Although Catholicism was represented only by one man at the signing of the Declaration of Independence, the great waves of immigration were predominantly Catholic.  The first wave included many Catholics from southern Germany persecuted by the Prussians.  The second wave included many Irish Catholics persecuted by the British.  The third wave included many Italian Catholics fleeing Fascist Socialism.  The current wave is Latino Catholics, many of whom are fleeing from Leftist governments in South America.

The Parochial Era was an era of systematic persecution for Catholics not seen since the Roman Empire so it is not surprising that many Catholics have fled to the United States.

However, the United States has historically struggled with four great violations of the principles of the Declaration of Independence — Slavery, Segregation, Abortion, and Nativism.  Nativism ignores the fact that the United States was built on an idea and that therefore anyone who accepted our “Civic Religion” — as Abraham called it — becomes truly American.  Nativism operates under the assumption that the US is founded exclusively on self-interest and ethnic nationalism.  It has tended to resent immigrants and attempted to protect WASP culture for its own sake.  The fact that the immigrants were Catholic — with an allegiance to a Papacy repeatedly condemning “Modernism” and “Americanism” made it even worse.  A misunderstanding arose that the Church was condemning Populism rather than the Left.  However, Catholics thrived in the United States.  Legendary political philosopher Alexis de Tocqueville even predicted in 1831 that the US would end up with a Catholic populace and a secularist elite.

In 1843, educator Horace Mann visited Prussia and witnessed the public school — the vessel Prussia was using to wage its Kulturkampf against the Catholic Church.  Appealing to Nativist tendencies in the American populace, Mann started a movement that created non-denominational Protestant public schools across America managed by local communities.  These schools were mandatory to attend — spewing anti-Catholicism and proselytizing small Catholic children.  In 1852, at the First Plenary Council of Baltimore, the US Bishops mandated the creation of the Catholic Parochial school system as a defense mechanism against the public schools.  They were staffed by religious and managed by priests.  The Church created introspective communities vested with the siege mentality so necessary in Europe (but less necessary in the United States).  The Bishops commissioned Hospitals, charities, and even newspapers for these self-contained communities.  The Parish Priests effectively managed these sealed communities.

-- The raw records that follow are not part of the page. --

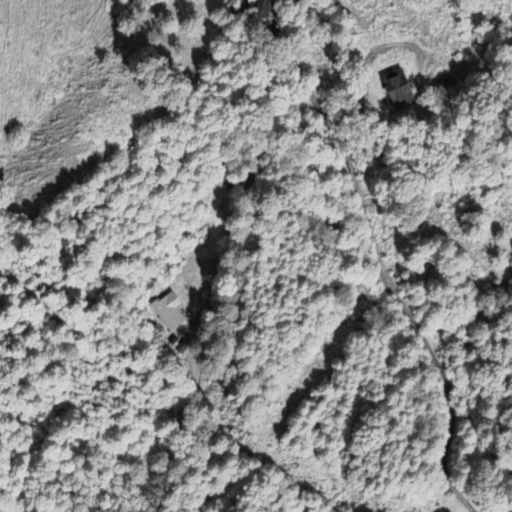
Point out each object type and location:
building: (254, 8)
building: (256, 9)
building: (396, 85)
building: (394, 87)
road: (254, 176)
building: (166, 309)
building: (169, 311)
road: (417, 334)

Vatican II ended this siege mentality.  Gaudium et Spes — the Pastoral Constitution of the Church in the Modern World — crafted an alliance with Populism and its vision of modernity.  It shifted the emphasis from the Parish Priest to the laity.  Now, the fiercest defenders of the faith are typically countless lay-led ministries such as EWTN, FOCUS, Catholics Come Home, One More Soul, Catholic Answers, CCL, and so many more.

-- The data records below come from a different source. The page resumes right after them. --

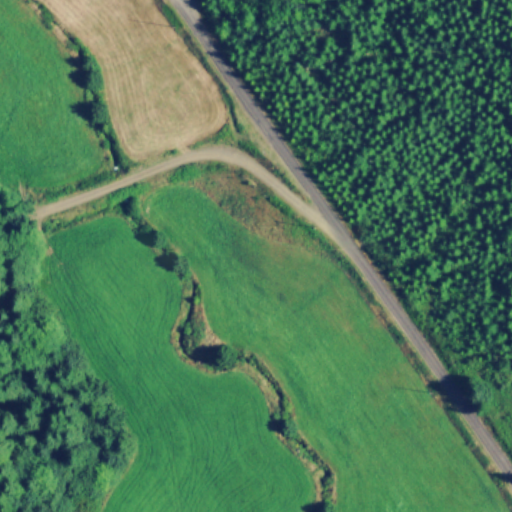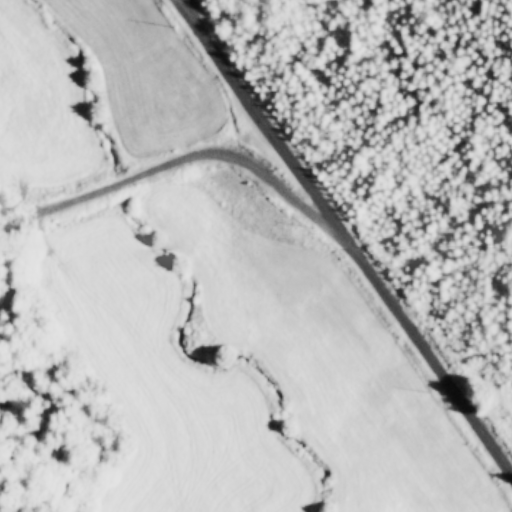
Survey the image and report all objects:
road: (184, 3)
road: (176, 157)
road: (343, 239)
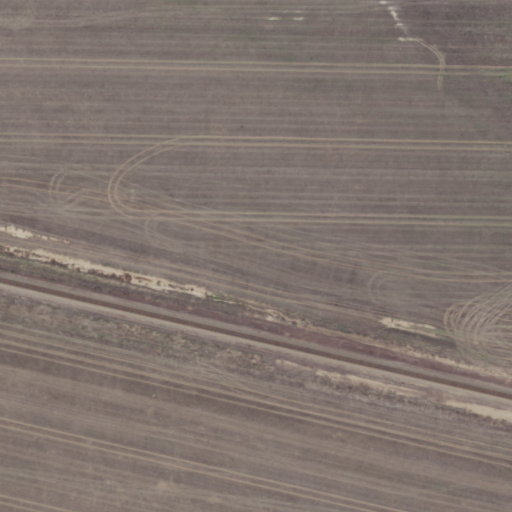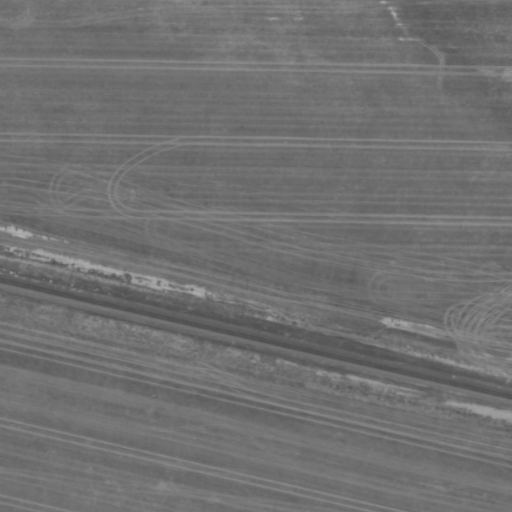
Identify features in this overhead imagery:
railway: (255, 338)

In 1989, a Washington DC-Vatican Alliance unthinkable before 1965 shattered the Soviet Empire — the mightiest form of the Left ever witnessed in human history.

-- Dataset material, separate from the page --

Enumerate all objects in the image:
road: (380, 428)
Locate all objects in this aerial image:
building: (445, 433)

Since that time, Catholics have led the charge to defend Populism.  The National Right to Life Committee (which derives its name from the Declaration of Independence) was founded by Catholics when they were the only faith group willing to defend Populism.  The US has pursued policies that protect the religious liberty of Catholics around the world.

Catholicism and Populism need each other.

The Left is no longer confined to the Evil Empire.  It has put down its root in the United States.  And it will take both ideologies — Catholicism and Populism — to weed it out.